- Provided records -
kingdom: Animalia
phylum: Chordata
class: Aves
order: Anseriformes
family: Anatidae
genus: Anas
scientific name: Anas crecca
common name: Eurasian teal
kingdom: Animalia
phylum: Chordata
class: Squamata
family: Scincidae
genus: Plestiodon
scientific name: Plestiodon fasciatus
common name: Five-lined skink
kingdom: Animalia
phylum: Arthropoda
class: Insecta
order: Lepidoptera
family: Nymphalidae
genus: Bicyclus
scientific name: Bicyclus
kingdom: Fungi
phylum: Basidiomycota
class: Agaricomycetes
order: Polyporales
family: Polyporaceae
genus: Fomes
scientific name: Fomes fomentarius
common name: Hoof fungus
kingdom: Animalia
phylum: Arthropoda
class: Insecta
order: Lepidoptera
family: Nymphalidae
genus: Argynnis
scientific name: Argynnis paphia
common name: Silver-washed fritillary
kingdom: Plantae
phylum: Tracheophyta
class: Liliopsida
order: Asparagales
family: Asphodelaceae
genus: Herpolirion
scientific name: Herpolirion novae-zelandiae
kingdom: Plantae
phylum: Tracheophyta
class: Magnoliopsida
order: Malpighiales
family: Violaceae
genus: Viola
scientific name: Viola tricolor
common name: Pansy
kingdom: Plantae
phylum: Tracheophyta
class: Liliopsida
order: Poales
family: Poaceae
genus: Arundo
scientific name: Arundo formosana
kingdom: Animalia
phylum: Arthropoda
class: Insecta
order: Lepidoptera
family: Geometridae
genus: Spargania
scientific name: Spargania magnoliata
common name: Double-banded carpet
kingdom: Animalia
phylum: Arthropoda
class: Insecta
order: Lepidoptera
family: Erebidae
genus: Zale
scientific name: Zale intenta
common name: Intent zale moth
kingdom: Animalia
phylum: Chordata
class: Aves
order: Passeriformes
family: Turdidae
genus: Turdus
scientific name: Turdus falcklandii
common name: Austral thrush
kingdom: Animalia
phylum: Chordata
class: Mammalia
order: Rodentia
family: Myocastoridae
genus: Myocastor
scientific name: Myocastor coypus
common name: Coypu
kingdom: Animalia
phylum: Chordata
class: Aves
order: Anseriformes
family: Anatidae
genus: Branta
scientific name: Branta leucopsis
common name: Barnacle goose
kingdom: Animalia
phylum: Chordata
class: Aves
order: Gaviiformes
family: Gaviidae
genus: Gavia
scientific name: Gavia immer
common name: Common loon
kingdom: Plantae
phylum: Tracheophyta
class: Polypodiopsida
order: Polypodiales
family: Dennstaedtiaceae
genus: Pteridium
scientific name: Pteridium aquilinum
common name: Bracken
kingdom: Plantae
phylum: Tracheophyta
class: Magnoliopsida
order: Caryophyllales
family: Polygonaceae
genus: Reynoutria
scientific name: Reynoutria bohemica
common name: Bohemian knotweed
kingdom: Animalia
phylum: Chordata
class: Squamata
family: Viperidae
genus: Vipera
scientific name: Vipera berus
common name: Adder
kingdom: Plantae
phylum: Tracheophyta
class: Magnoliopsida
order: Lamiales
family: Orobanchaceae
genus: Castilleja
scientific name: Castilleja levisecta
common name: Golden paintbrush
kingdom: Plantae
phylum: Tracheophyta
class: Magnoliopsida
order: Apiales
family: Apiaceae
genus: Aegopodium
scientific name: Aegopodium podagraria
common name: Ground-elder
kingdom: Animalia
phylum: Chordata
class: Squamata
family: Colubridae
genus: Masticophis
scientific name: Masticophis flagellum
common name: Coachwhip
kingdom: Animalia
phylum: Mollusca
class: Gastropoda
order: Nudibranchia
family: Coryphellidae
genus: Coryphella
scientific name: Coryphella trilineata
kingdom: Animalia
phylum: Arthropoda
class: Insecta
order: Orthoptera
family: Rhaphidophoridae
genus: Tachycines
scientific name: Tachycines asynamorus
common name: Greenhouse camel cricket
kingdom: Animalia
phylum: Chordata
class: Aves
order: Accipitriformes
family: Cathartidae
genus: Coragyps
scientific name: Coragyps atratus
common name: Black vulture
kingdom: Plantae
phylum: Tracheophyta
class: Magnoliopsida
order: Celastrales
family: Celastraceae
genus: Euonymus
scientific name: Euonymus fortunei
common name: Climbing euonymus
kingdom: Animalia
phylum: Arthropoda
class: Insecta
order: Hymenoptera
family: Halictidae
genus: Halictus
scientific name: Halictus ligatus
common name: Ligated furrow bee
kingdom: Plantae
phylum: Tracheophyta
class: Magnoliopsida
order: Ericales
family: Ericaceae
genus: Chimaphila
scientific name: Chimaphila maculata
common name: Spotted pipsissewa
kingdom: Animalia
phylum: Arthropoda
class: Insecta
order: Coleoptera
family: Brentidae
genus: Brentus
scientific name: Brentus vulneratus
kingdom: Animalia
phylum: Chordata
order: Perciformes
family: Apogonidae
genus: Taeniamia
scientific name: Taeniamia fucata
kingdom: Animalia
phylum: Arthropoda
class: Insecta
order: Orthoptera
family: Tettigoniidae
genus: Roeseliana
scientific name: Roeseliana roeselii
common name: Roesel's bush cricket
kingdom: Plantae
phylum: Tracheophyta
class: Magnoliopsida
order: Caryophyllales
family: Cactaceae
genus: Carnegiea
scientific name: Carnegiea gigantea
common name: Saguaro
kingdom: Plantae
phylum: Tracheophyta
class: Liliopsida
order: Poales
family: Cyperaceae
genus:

- What needs to be done -
Write out the entire listing above again, line by line, changing no word, spelling, capital, or punctuation mark.

- Answer to this task -
kingdom: Animalia
phylum: Chordata
class: Aves
order: Anseriformes
family: Anatidae
genus: Anas
scientific name: Anas crecca
common name: Eurasian teal
kingdom: Animalia
phylum: Chordata
class: Squamata
family: Scincidae
genus: Plestiodon
scientific name: Plestiodon fasciatus
common name: Five-lined skink
kingdom: Animalia
phylum: Arthropoda
class: Insecta
order: Lepidoptera
family: Nymphalidae
genus: Bicyclus
scientific name: Bicyclus
kingdom: Fungi
phylum: Basidiomycota
class: Agaricomycetes
order: Polyporales
family: Polyporaceae
genus: Fomes
scientific name: Fomes fomentarius
common name: Hoof fungus
kingdom: Animalia
phylum: Arthropoda
class: Insecta
order: Lepidoptera
family: Nymphalidae
genus: Argynnis
scientific name: Argynnis paphia
common name: Silver-washed fritillary
kingdom: Plantae
phylum: Tracheophyta
class: Liliopsida
order: Asparagales
family: Asphodelaceae
genus: Herpolirion
scientific name: Herpolirion novae-zelandiae
kingdom: Plantae
phylum: Tracheophyta
class: Magnoliopsida
order: Malpighiales
family: Violaceae
genus: Viola
scientific name: Viola tricolor
common name: Pansy
kingdom: Plantae
phylum: Tracheophyta
class: Liliopsida
order: Poales
family: Poaceae
genus: Arundo
scientific name: Arundo formosana
kingdom: Animalia
phylum: Arthropoda
class: Insecta
order: Lepidoptera
family: Geometridae
genus: Spargania
scientific name: Spargania magnoliata
common name: Double-banded carpet
kingdom: Animalia
phylum: Arthropoda
class: Insecta
order: Lepidoptera
family: Erebidae
genus: Zale
scientific name: Zale intenta
common name: Intent zale moth
kingdom: Animalia
phylum: Chordata
class: Aves
order: Passeriformes
family: Turdidae
genus: Turdus
scientific name: Turdus falcklandii
common name: Austral thrush
kingdom: Animalia
phylum: Chordata
class: Mammalia
order: Rodentia
family: Myocastoridae
genus: Myocastor
scientific name: Myocastor coypus
common name: Coypu
kingdom: Animalia
phylum: Chordata
class: Aves
order: Anseriformes
family: Anatidae
genus: Branta
scientific name: Branta leucopsis
common name: Barnacle goose
kingdom: Animalia
phylum: Chordata
class: Aves
order: Gaviiformes
family: Gaviidae
genus: Gavia
scientific name: Gavia immer
common name: Common loon
kingdom: Plantae
phylum: Tracheophyta
class: Polypodiopsida
order: Polypodiales
family: Dennstaedtiaceae
genus: Pteridium
scientific name: Pteridium aquilinum
common name: Bracken
kingdom: Plantae
phylum: Tracheophyta
class: Magnoliopsida
order: Caryophyllales
family: Polygonaceae
genus: Reynoutria
scientific name: Reynoutria bohemica
common name: Bohemian knotweed
kingdom: Animalia
phylum: Chordata
class: Squamata
family: Viperidae
genus: Vipera
scientific name: Vipera berus
common name: Adder
kingdom: Plantae
phylum: Tracheophyta
class: Magnoliopsida
order: Lamiales
family: Orobanchaceae
genus: Castilleja
scientific name: Castilleja levisecta
common name: Golden paintbrush
kingdom: Plantae
phylum: Tracheophyta
class: Magnoliopsida
order: Apiales
family: Apiaceae
genus: Aegopodium
scientific name: Aegopodium podagraria
common name: Ground-elder
kingdom: Animalia
phylum: Chordata
class: Squamata
family: Colubridae
genus: Masticophis
scientific name: Masticophis flagellum
common name: Coachwhip
kingdom: Animalia
phylum: Mollusca
class: Gastropoda
order: Nudibranchia
family: Coryphellidae
genus: Coryphella
scientific name: Coryphella trilineata
kingdom: Animalia
phylum: Arthropoda
class: Insecta
order: Orthoptera
family: Rhaphidophoridae
genus: Tachycines
scientific name: Tachycines asynamorus
common name: Greenhouse camel cricket
kingdom: Animalia
phylum: Chordata
class: Aves
order: Accipitriformes
family: Cathartidae
genus: Coragyps
scientific name: Coragyps atratus
common name: Black vulture
kingdom: Plantae
phylum: Tracheophyta
class: Magnoliopsida
order: Celastrales
family: Celastraceae
genus: Euonymus
scientific name: Euonymus fortunei
common name: Climbing euonymus
kingdom: Animalia
phylum: Arthropoda
class: Insecta
order: Hymenoptera
family: Halictidae
genus: Halictus
scientific name: Halictus ligatus
common name: Ligated furrow bee
kingdom: Plantae
phylum: Tracheophyta
class: Magnoliopsida
order: Ericales
family: Ericaceae
genus: Chimaphila
scientific name: Chimaphila maculata
common name: Spotted pipsissewa
kingdom: Animalia
phylum: Arthropoda
class: Insecta
order: Coleoptera
family: Brentidae
genus: Brentus
scientific name: Brentus vulneratus
kingdom: Animalia
phylum: Chordata
order: Perciformes
family: Apogonidae
genus: Taeniamia
scientific name: Taeniamia fucata
kingdom: Animalia
phylum: Arthropoda
class: Insecta
order: Orthoptera
family: Tettigoniidae
genus: Roeseliana
scientific name: Roeseliana roeselii
common name: Roesel's bush cricket
kingdom: Plantae
phylum: Tracheophyta
class: Magnoliopsida
order: Caryophyllales
family: Cactaceae
genus: Carnegiea
scientific name: Carnegiea gigantea
common name: Saguaro
kingdom: Plantae
phylum: Tracheophyta
class: Liliopsida
order: Poales
family: Cyperaceae
genus:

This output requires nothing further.